Queen Elizabeth I: England’s most iconic Queen


This is one of the most famous portraits of Queen Elizabeth I.

Olivia Howell, Opinion-Editorial Editor

Queen Elizabeth is one of the iconic figures in history. One look at her pale skin and flaming red hair and it is obvious who the portrait is of. People know of her but don’t actually know her, but who was she? 

Daughter of Anne Boleyn and King Henry VIII, Elizabeth was born in 1533. While she was not the oldest child of King Henry, she became Queen of England in 1558 and ruled until her death in 1603.


Anne Boleyn was the second wife of Henry VIII. His first marriage to Catherine of Aragon was annulled on a technicality and his child from that marriage was therefore illegitimate. 

King Henry tried to divorce Anne Boleyn, but Boleyn fought to keep their marriage and child. Eventually the king was able to frame her for treason, adultery, incest, and witchcraft. 

The King had Boleyn executed. Boleyn could’ve lived if only she had gone along with the divorce, but she wanted her only daughter to have the perks of being the heir to the throne of England.

Unfortunately, King Henry was able to convince parliament to make his marriage to Anne Boleyn illegitimate. This made Elizabeth illegitimate. 

King Henry was able to have a son through his third marriage to Jane Seymour. Elizabeth was then third in line for the throne after her brother Edward and her older sister Mary.

Ascension to the Throne

In 1547 King Henry VIII died and Edward became King at the age of 10. He quickly became a pawn of various members of the government. 
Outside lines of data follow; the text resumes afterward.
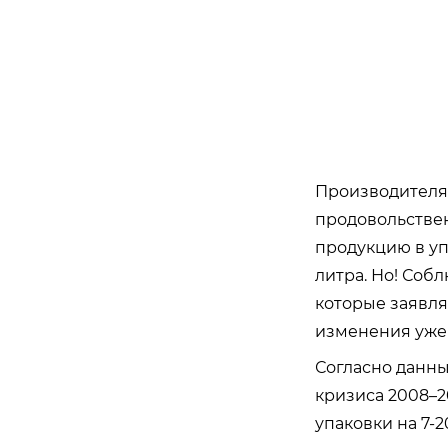
Производителям 
продовольстве
продукцию в уп
литра. Но! Соб
которые заявля
изменения уже
Согласно данны
кризиса 2008–2
упаковки на 7-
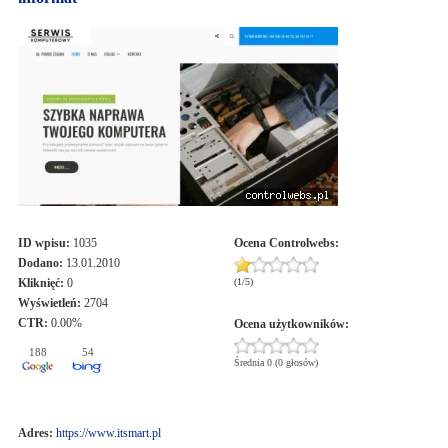
ID wpisu:
1035
Ocena
Controlwebs
:
Dodano:
13.01.2010
Kliknięć:
0
(
1
/
5
)
Wyświetleń:
2704
CTR:
0.00%
Ocena użytkowników:
188
54
Średnia 0 (0 głosów)
Adres:
https://www.itsmart.pl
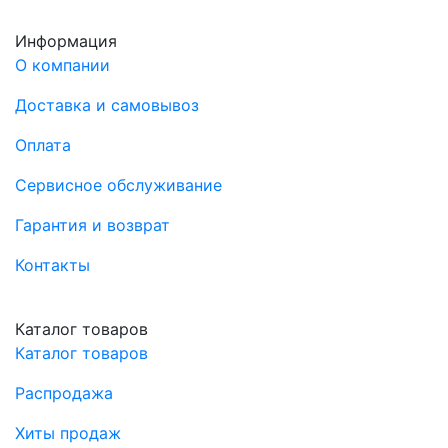
Информация
О компании
Доставка и самовывоз
Оплата
Сервисное обслуживание
Гарантия и возврат
Контакты
Каталог товаров
Каталог товаров
Распродажа
Хиты продаж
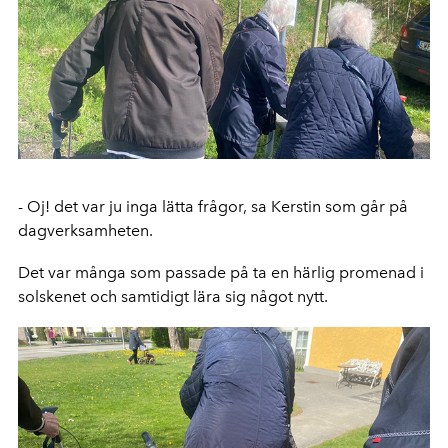
- Oj! det var ju inga lätta frågor, sa Kerstin som går på
dagverksamheten.
Det var många som passade på ta en härlig promenad i
solskenet och samtidigt lära sig något nytt.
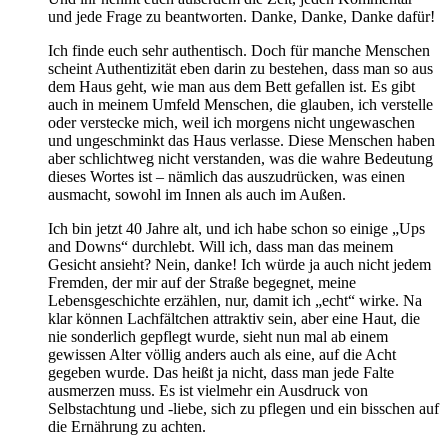
und jede Frage zu beantworten. Danke, Danke, Danke dafür!
Ich finde euch sehr authentisch. Doch für manche Menschen
scheint Authentizität eben darin zu bestehen, dass man so aus
dem Haus geht, wie man aus dem Bett gefallen ist. Es gibt
auch in meinem Umfeld Menschen, die glauben, ich verstelle
oder verstecke mich, weil ich morgens nicht ungewaschen
und ungeschminkt das Haus verlasse. Diese Menschen haben
aber schlichtweg nicht verstanden, was die wahre Bedeutung
dieses Wortes ist – nämlich das auszudrücken, was einen
ausmacht, sowohl im Innen als auch im Außen.
Ich bin jetzt 40 Jahre alt, und ich habe schon so einige „Ups
and Downs“ durchlebt. Will ich, dass man das meinem
Gesicht ansieht? Nein, danke! Ich würde ja auch nicht jedem
Fremden, der mir auf der Straße begegnet, meine
Lebensgeschichte erzählen, nur, damit ich „echt“ wirke. Na
klar können Lachfältchen attraktiv sein, aber eine Haut, die
nie sonderlich gepflegt wurde, sieht nun mal ab einem
gewissen Alter völlig anders auch als eine, auf die Acht
gegeben wurde. Das heißt ja nicht, dass man jede Falte
ausmerzen muss. Es ist vielmehr ein Ausdruck von
Selbstachtung und -liebe, sich zu pflegen und ein bisschen auf
die Ernährung zu achten.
In 1553 Edward caught tuberculosis and died. Before he died, he changed his will so that Elizabeth and her older sister Mary were no longer in line for the throne and instead a relative would rule.

This relative, Lady Jane Grey, was only Queen for nine days before she was overthrown and Mary took over.

Queen Mary (not to be confused with Mary Queen of Scots) took over the throne in 1553 and made immediate changes. She first made her parents’ marriage legitimate again and executed those involved in its original break. She then started moving the monarchy back towards Catholicism after a switch to being Protestant during her father’s reign. 

To the ire of the Protestants, Mary married a Spanish Prince, but did not have any children with him.

Queen Mary started persecuting the protestants by burning them at the stake and jailing them. She even killed some of her father’s friends. 

She died in 1558 and Elizabeth was then put onto the throne. Elizabeth was able to calm the feud between Catholicism and Protestants. 

Spain eventually tried to take over England, but Elizabeth and the Royal Armada were able to defeat them. This was a major accomplishment at the time since the Spanish Armada was considered the best at the time.

Other than this one spat of war, Elizabeth’s reign was relatively peaceful. It allowed the people of England to flourish economically and in art. 

Elizabeth is also known for being the only unmarried English queen. Some say she decided not to for fear of foreign influence, and some say that she simply did not want to marry. She did have several suitors, but none that she married or created an heir with. 


Queen Elizabeth ruled England successfully for 44 years despite financial hardships, insurrections, and wars, yet when some of her friends started dying, it sent her into the thralls of depression, and she never fully recovered.

She died on March 24, 1603. Before she died she said she did not want a post-mortem done on her, so we will never know for sure how she died. Some historians think that it was cancer, pneumonia, or strep throat, but the most interesting theories are that the makeup that made her so pale gave her blood poisoning or that her coronation ring somehow killed her because it had grown into her hand from never being removed since her coronation. 

Overall, Queen Elizabeth I created a period of general stability during her reign and is considered one of England’s most successful monarchs. Her decision to not marry makes her an iconic figure in a time when marriage was expected if not demanded from women. Her legacy stretched to title the time period she reigned in, creating the Elizabethan era.